Les profils BIRPS MOBIL GA et 7 [18] (figure 3.3) réalisés au Sud de la Mer du Nord confirment ces caractéristiques au Nord du massif.

De même, le profil BELCORP (Belgian continental reflection seismic program) (Bouckae- rt et al., 1988 [23]) (figure 3.3) réalisé à travers le massif du Brabant sur une longueur de 132 km montre peu de réflexions. Ce profil s’étend du front varisque au Sud jusqu’au bord méridional du beissin Campinois-Brabançon. Aucune interprétation détaillée n’a été publiée par manque d’informations géophysiques fiables; à savoir la susceptibilité magnétique, la conductibilité thermique, la densité des roches et les vitesses des ondes P

et S.

Les travaux de Bois et al. (1985) [18] et Chadwick (1989) [29] montrent qu’une croûte ancienne comme le craton des Midlands a une signature relativement homogène de point de vue sismique et ne présente que des réflecteurs discontinus très faibles.

Ces éléments doivent être mis en relation avec l’observation de Meissner et Wever (1989) [97] qui montrent que les boucliers anciens sont beaucoup plus épais et présente souvent moins réflecteurs que les croûtes jeunes.

Ces données renforcent les conclusions du groupe du projet de sismique réflexion DEKORP (Deutsches Kontinentales Reflexions seismisches Programm)(Anderle et al., 1991) [37] (figure 3.3), qui suppose que le socle du massif du Brabant est vraissemblablement protérozoïque.

Figure 3.3. Carte indiquant la position des profils sismiques BELCORP 2 (D 1-A, D 1-B, D 1-C), DEKORP2 (D 2-B, D 2-S), ECORS et BIRPS MOBIL 6A et 7. La ligne en pointillé montre le massif Brabant-Londres (LBM); le massif Rhénan (RM) est indiqué par la zone ombrée.
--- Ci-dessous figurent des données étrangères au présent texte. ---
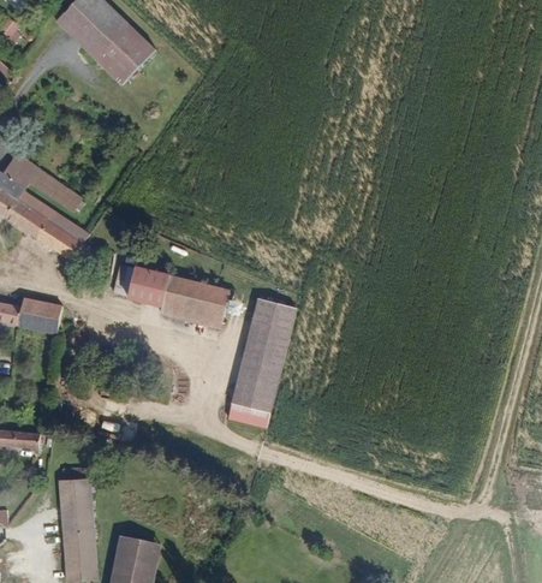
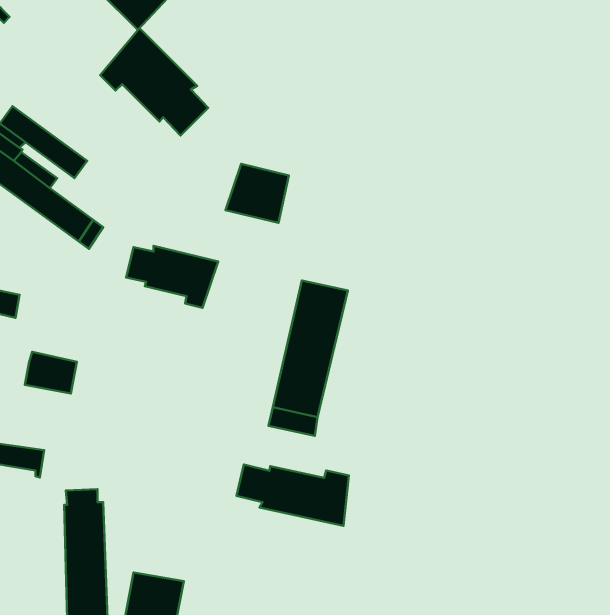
building: none -> [100,28,208,135]
building: [175,280,228,329] -> [225,164,289,223]
building: [19,299,62,334] -> [25,352,77,393]
building: none -> [237,464,349,526]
NVDF : Le front de déformation varisque Nord (Anderle et al., 1991 [37]).

3.1.2 L’Ardenne

L’Ardenne, au sens géologique, forme la partie occidentale du grand massif schisteux Rhénan. Elle est limitée au Nord et à l’Ouest par un recouvrement de terrains crétacés, au Nord-Est par “le golfe” de Cologne comprenant des terrains quaternaires, au Sud-Est par le Trias du “golfe” de Luxembourg et au Sud par les terrains jurassiques appartenant au bord septentrional du bassin de Paris.

Des six systèmes Paléozoïques, seul le Permien, le plus récent, n’est pas inclus dans l’infrastructure (socle), mais caractérise les terrains de couverture (graben de Malmédy). Les cinq autres constituent l’Ardenne au sens large des géologues; ils sont affectés de déformations d’âge hercynien. Des auteurs tels que Waterlot, Beugnies et Bintz (1978) [154] considèrent que ces déformations ont fait apparaître cinq domaines structuraux du Nord au Sud (figure 3.4) :

• Un synclinorium : le bassin de Namur où affleurent les terrains les plus récents du socle : le Dévonien et le Carbonifère. Ce bassin marque la séparation avec le massif du Brabant;

• Un anticlinal faillé : la bande silurienne du Condroz (ou bande Sambre et Meuse) où s’observe un Ordovico-Silurien découpé par de nombreuses failles dont la principale, la faille du Midi (voir paragraphe 3.1.3), d’âge hercynien, divise la zone dévono- carbonifère en deux : le synclinal de Namur au Nord et le synclinal de Dinant au Sud;

• Un synclinorium : le bassin de Dinant est constitué de terrains dévoniens et car­ bonifères.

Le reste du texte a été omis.